_Goal of the exercise_
List every line in the data below that contains the string "OnFocusRequest", with matching case.

_Input data_
>>>
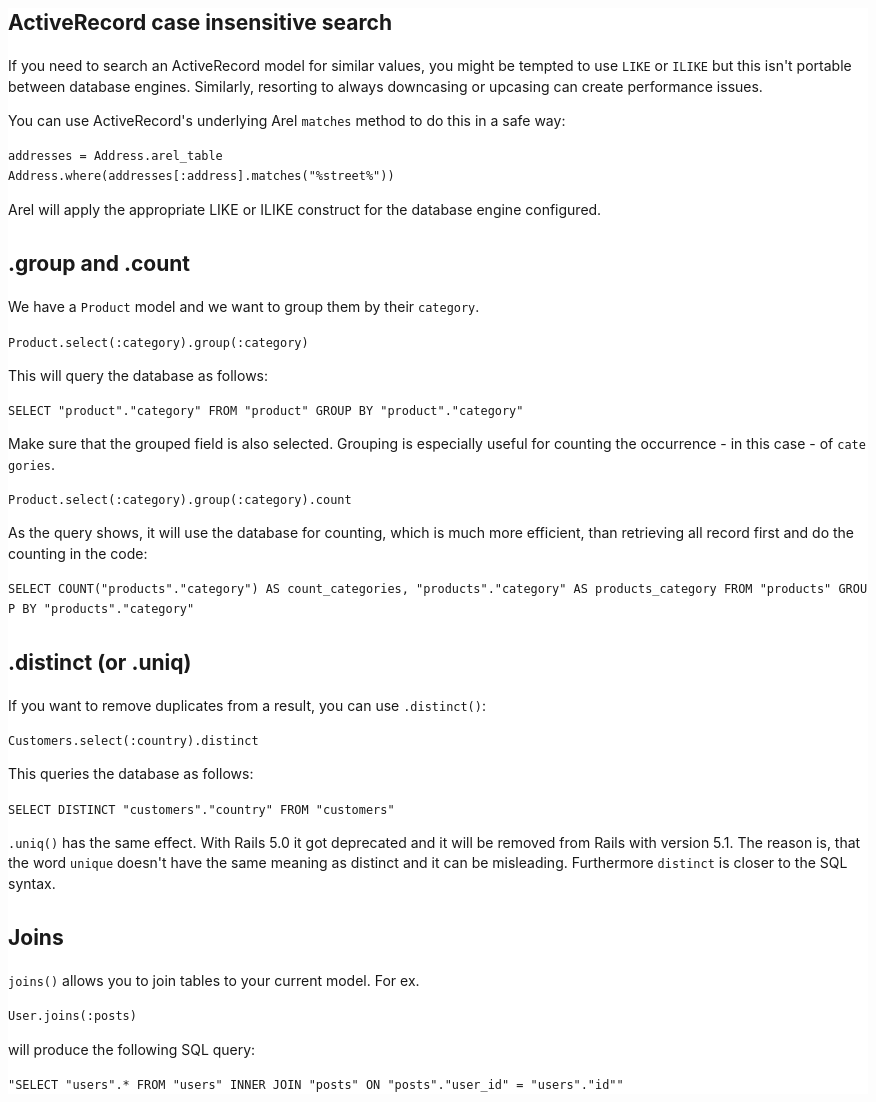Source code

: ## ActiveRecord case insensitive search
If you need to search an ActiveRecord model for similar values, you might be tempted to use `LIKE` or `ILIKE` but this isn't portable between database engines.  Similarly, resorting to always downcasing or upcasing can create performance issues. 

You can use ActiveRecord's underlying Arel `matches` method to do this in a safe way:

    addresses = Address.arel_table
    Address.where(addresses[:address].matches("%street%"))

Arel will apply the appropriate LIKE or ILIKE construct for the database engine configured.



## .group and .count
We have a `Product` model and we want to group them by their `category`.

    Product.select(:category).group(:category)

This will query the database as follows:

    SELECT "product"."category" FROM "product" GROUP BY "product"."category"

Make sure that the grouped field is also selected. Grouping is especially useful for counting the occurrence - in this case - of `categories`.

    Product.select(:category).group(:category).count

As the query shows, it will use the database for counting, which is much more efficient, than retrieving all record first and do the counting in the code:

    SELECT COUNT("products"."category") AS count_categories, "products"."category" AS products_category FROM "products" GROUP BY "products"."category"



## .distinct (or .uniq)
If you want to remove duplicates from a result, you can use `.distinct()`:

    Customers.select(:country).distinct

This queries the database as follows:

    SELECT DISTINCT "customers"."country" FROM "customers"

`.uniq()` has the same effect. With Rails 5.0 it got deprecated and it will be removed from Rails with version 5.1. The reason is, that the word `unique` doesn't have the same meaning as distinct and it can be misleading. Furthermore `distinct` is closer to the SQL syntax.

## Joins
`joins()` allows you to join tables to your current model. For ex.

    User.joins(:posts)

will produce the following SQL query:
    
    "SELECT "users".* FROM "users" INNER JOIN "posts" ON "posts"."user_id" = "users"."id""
<<<
>>>
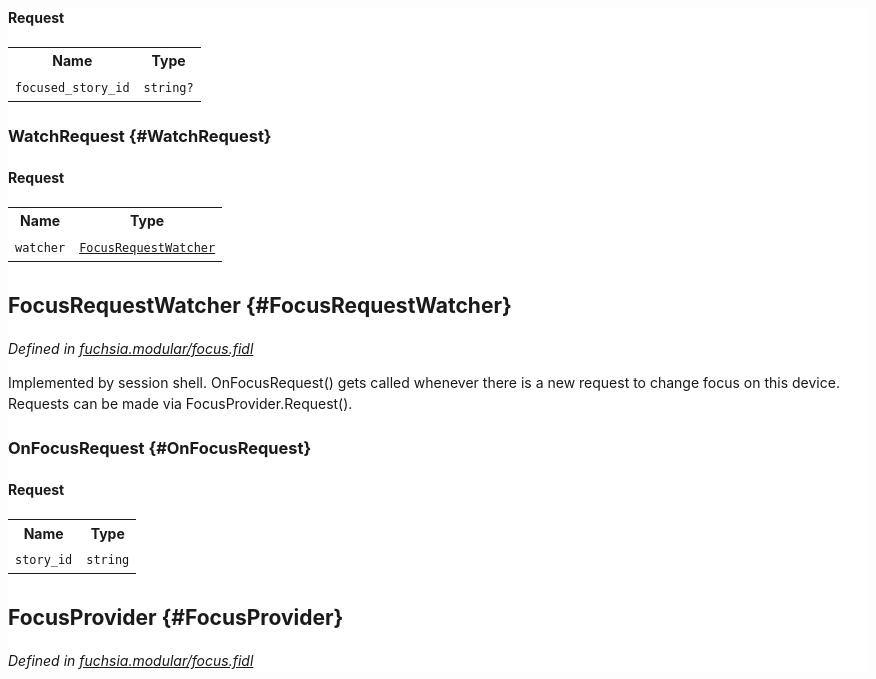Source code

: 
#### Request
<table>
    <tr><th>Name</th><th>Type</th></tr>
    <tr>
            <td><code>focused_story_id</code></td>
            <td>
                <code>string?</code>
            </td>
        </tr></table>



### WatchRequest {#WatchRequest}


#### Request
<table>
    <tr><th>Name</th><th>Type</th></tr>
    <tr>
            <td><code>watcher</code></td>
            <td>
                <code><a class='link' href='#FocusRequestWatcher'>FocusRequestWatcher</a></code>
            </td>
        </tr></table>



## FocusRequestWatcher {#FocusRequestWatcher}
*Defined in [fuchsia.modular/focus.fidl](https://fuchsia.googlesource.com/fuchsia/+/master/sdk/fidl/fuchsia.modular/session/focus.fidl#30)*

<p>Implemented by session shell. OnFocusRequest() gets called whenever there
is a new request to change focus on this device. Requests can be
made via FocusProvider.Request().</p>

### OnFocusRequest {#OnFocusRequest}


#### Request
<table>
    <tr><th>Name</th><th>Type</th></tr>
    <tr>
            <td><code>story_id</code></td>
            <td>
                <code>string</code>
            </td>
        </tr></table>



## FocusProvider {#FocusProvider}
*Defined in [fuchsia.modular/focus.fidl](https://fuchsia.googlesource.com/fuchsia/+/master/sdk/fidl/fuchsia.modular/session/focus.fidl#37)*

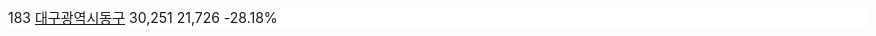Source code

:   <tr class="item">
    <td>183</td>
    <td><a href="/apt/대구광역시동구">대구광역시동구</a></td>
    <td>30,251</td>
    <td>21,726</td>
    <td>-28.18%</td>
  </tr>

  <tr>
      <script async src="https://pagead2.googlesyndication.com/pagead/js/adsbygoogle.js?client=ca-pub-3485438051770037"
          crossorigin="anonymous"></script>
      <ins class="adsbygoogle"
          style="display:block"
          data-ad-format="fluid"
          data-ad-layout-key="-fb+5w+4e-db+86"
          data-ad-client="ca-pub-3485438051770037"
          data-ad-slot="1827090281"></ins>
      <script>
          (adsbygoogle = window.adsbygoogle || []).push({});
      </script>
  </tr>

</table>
<<<
_Solution to this problem_
<p>Implemented by session shell. OnFocusRequest() gets called whenever there
### OnFocusRequest {#OnFocusRequest}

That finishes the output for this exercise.